Logo em seguida, inicia o processo de restituição: missão é dar a Deus o que é de Deus. O missionário contempla a imagem do Criador nas feições de toda pessoa humana, assim como os fariseus precisaram admitir que na moeda havia a imagem de César (cf. Mt 22,15-22). Dar a Deus o que é de Deus, pois sua imagem e inscrição estão gravadas no rosto e no coração de toda mulher e de todo homem.
O missionário não pode não ser um contemplativo. Contemplativo do amor de Deus revelado a ele e revelado a todos; contemplativo do rosto do seu Senhor em toda pessoa humana.

A fisionomia do mesmo Pai leva a uma terceira grande força dinâmica da missão: a fraternidade universal. Missão é anunciar a existência de um Pai de todos e convidar a reconhecer o Outro como irmão. Ninguém é órfão: todos somos irmãos e irmãs.
Interessante notar que esta contemplação levava Xavier e Conforti a fazer uma leitura positiva da situação histórica em que viviam. Para Francisco a descoberta de novas terras e de povos até então desconhecidos pelo Ocidente, assim como para Guido o desenvolvimento da tecnologia e dos meios de comunicação (trêns, carros, navios), despertavam o entusiasmo para uma nova oportunidade que Deus oferecia à humanidade de se encontrar, de se unir e de transformar as relações de competição em relações de solidariedade: a chance de construir finalmente um mundo fraterno.

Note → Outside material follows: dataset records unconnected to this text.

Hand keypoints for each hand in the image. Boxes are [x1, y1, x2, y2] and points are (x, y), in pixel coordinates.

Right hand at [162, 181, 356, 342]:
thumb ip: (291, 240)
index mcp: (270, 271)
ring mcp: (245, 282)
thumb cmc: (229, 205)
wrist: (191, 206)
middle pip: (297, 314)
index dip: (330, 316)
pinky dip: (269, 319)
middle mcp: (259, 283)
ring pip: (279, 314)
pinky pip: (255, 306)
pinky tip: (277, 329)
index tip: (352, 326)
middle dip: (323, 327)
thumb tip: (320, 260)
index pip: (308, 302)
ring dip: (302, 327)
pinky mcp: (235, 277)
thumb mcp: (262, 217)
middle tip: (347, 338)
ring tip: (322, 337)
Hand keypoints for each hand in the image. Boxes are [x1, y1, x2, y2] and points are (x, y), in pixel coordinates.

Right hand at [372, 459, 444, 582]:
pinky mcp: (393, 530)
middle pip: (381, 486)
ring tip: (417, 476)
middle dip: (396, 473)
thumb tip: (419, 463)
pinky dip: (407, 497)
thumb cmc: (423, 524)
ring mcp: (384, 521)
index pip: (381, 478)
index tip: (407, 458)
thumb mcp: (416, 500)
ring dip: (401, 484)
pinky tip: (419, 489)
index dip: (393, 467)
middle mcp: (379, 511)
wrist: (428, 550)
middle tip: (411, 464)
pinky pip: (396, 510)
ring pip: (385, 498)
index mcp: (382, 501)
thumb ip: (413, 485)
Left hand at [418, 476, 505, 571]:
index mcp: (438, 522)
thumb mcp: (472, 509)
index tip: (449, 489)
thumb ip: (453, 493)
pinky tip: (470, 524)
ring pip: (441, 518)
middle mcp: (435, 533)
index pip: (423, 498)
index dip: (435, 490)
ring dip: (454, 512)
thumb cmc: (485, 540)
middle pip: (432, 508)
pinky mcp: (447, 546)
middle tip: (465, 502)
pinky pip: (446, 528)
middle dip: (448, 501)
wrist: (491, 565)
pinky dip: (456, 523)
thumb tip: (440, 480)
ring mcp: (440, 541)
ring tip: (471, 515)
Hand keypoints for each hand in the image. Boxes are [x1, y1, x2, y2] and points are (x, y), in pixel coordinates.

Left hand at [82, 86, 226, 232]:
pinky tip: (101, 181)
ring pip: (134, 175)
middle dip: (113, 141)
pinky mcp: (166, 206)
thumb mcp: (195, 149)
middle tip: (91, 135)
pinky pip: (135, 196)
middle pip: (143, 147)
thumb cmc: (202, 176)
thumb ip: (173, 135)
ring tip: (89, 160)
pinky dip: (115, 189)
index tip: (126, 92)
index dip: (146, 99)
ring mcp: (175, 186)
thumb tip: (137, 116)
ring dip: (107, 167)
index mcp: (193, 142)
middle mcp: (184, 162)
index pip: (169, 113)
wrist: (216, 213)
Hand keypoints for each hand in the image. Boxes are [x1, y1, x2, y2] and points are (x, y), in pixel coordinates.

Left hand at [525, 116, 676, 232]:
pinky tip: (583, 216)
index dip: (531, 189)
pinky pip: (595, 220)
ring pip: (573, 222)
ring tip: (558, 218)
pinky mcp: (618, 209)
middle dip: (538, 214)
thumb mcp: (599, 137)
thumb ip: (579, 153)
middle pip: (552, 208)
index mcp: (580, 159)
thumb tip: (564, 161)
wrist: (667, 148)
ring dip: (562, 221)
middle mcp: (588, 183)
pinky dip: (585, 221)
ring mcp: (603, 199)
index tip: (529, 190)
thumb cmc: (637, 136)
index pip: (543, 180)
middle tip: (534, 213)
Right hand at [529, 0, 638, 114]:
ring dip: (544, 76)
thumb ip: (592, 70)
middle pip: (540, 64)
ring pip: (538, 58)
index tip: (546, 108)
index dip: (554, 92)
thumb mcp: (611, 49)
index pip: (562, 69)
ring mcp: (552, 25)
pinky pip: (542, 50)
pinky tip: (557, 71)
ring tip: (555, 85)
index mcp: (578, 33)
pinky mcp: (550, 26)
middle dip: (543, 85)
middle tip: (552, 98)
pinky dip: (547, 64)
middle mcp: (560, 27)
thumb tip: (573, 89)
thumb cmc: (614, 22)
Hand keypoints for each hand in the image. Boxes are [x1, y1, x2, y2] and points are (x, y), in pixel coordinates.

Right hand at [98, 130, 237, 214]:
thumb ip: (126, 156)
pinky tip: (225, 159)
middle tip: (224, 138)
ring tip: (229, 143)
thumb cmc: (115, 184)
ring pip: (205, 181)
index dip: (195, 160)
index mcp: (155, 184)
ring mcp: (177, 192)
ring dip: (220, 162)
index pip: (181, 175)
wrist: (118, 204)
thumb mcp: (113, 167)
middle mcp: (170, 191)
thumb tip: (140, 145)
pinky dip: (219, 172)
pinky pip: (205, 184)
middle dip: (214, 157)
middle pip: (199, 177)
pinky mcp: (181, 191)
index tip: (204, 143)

Afinal, esse é o “vinho” que falta à humanidade, diz Conforti comentando as bodas de Caná: justiça, verdade, paz, amor .
Para Xavier as novas rotas marinhas, para Guido os meios mais rápidos de comunicação ... As situações diferenciam-se, a história muda, o sonho é o mesmo: fazer do mundo uma só família respeitando índole, cultura, língua de cada povo e pessoa, mas convivendo na justiça e na paz.
Será que o processo de mundialização no qual vivemos hoje, não é mais uma chance que o Pai nos oferece para reavivar o sonho da fraternidade universal?
Dessa tríplice contemplação – o Crucifixo, as feições de Deus nas pessoas, a fraternidade – brota uma atividade incansável, um engajamento em todas as iniciativas que possam levar pessoas e sociedades a uma convivência feliz.
A felicidade, aliás, marca toda a atividade missionária assim como as ações de graças pela maravilhas que o missionário vê acontecer em sua peregrinação entre os povos. Cantando os louvores do Senhor, confiando nele e só nele, continua sua caminhada mesmo entre dificuldades e sofrimentos. Até a perspectiva do martírio não apaga sua alegria e sua esperança de um mundo melhor: uma esperança inabalável de uma terra sem males.